As this method is more agnostic to the structure of the novel transcript, we were able to detect several interesting variants, such as an RB1 unpartnered fusion, ETV6 splice variants and a PAX5 partial tandem duplication in a cohort of paediatric B-cell acute lymphoblastic leukaemia samples. While we developed the approach initially for use in cancer, particularly paediatric leukaemias, the approach is flexible enough to apply to rare disease. We were able to find evidence for a structural rearrangement affecting the muscle-disease associated gene DMD. As this variant creates an RNA transcript with a ‘fusion partner’ that is an intergenic region, such variants are often missed by fusion callers.

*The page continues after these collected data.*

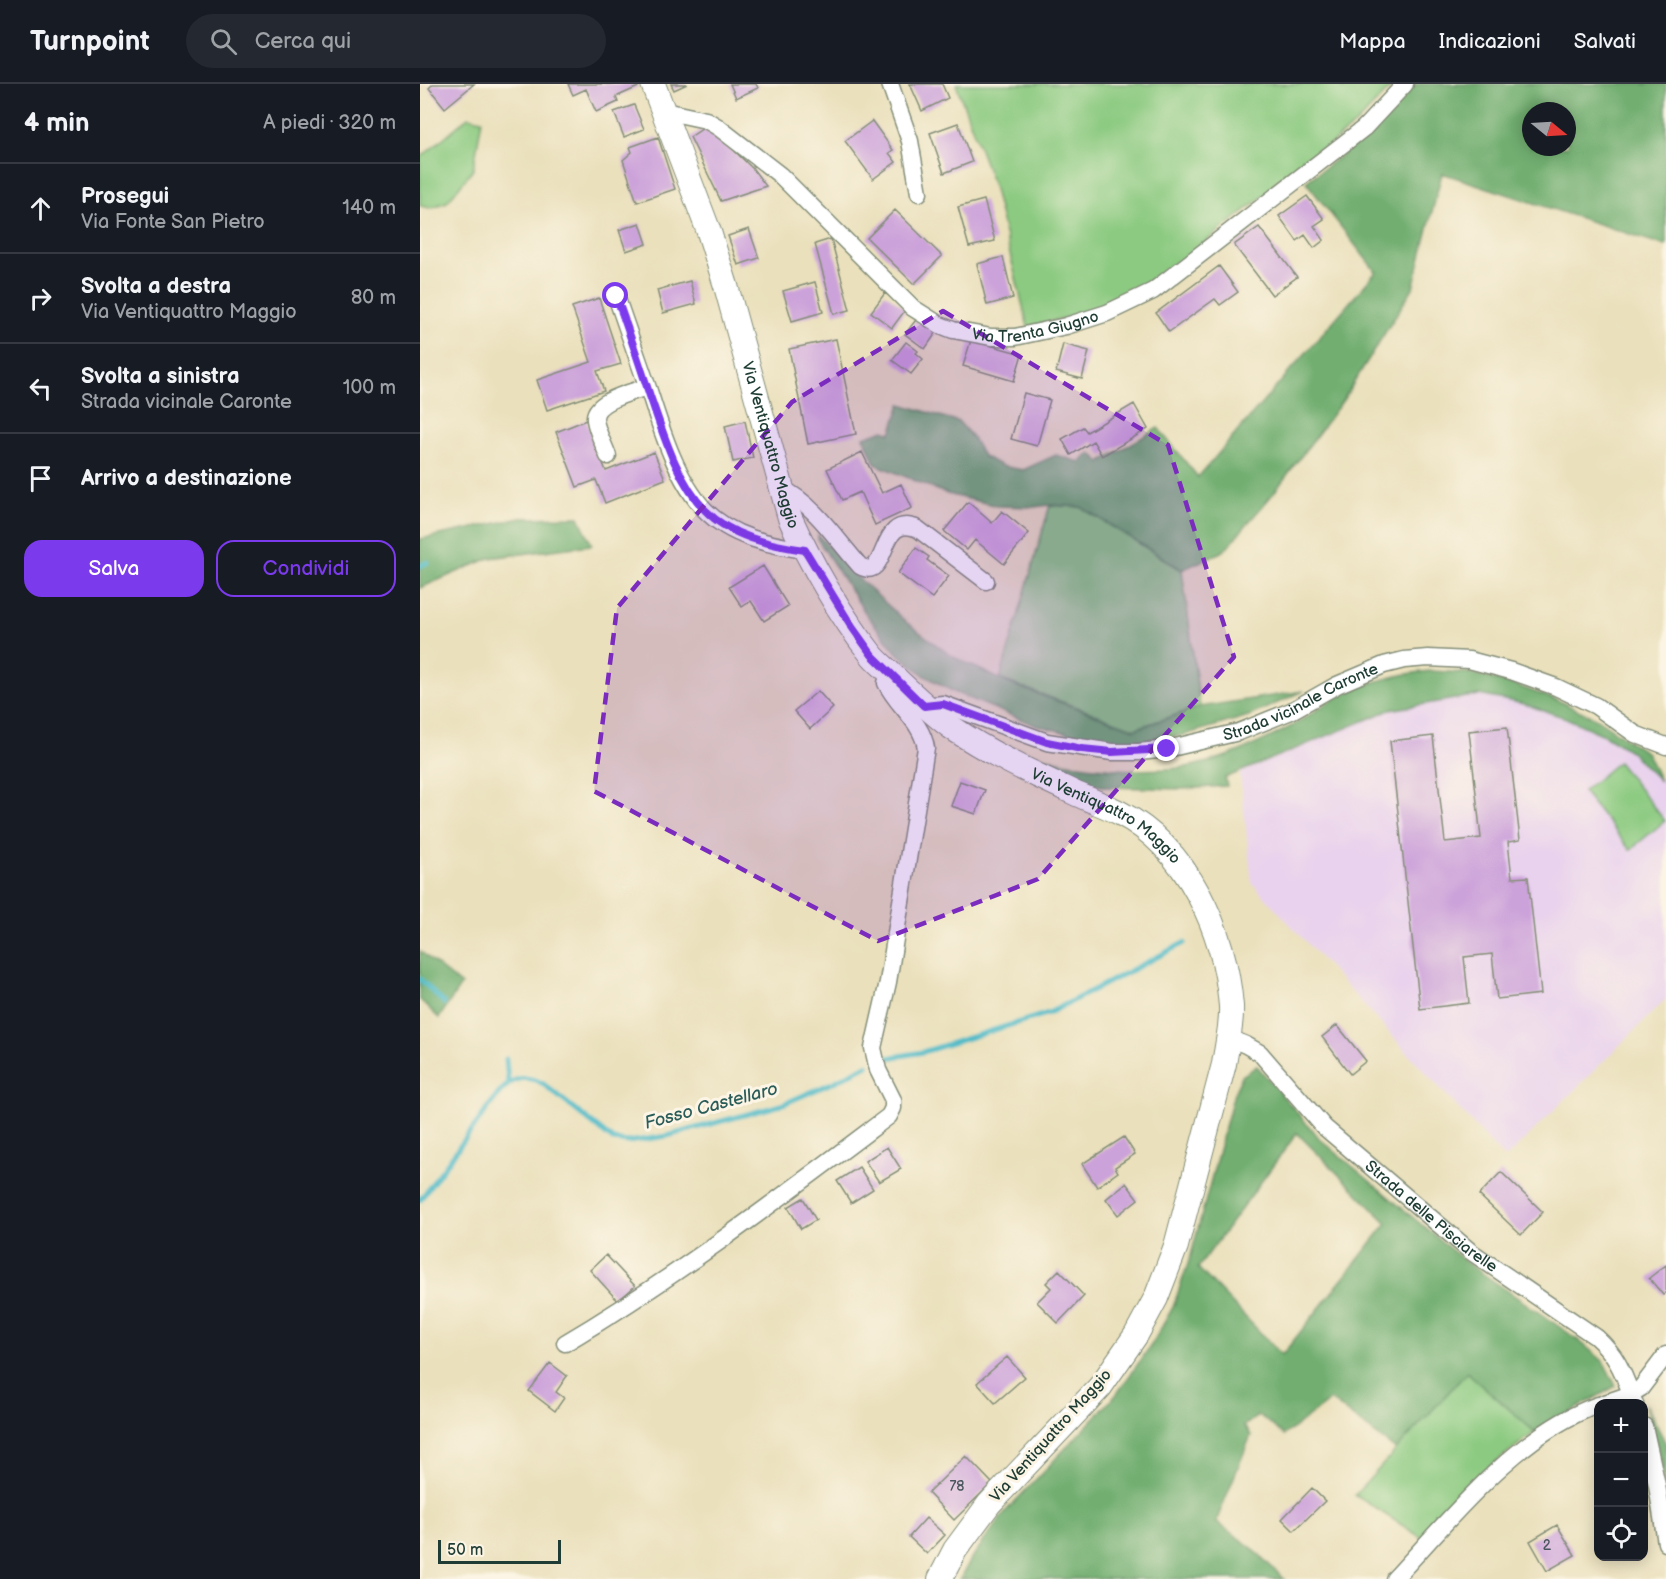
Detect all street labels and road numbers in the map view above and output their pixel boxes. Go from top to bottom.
street label: Via Trenta Giugno [970,307,1101,347]
street label: Via Ventiquattro Maggio [738,359,803,532]
street label: Strada vicinale Caronte [1221,659,1381,745]
street label: Via Ventiquattro Maggio [1028,764,1185,868]
street label: Strada delle Pisciarelle [1361,1156,1501,1277]
street label: Via Ventiquattro Maggio [986,1366,1116,1506]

Schematic of a DMD unpartnered fusion

An unpartnered fusion affecting the muscle-disease associated gene DMD.

Equivalence classes are a handy concept when we’re talking about transcript isoforms, given their propensity to share exons. There’s also other research utilising this concept for other interesting use cases, such as improving gene level differential expression, performing differential expression on de novo assembled transcriptomes and clustering single cell data. I anticipate that there will be more interesting research using this concept in the future.

Thanks to Alicia Oshlack and Nadia Davidson for helpful feedback and suggestions on this post.

  1. a k-mer is a substring of sequence, of length k; e.g. AT is a 2-mer, ATG is a 3-mer, etc.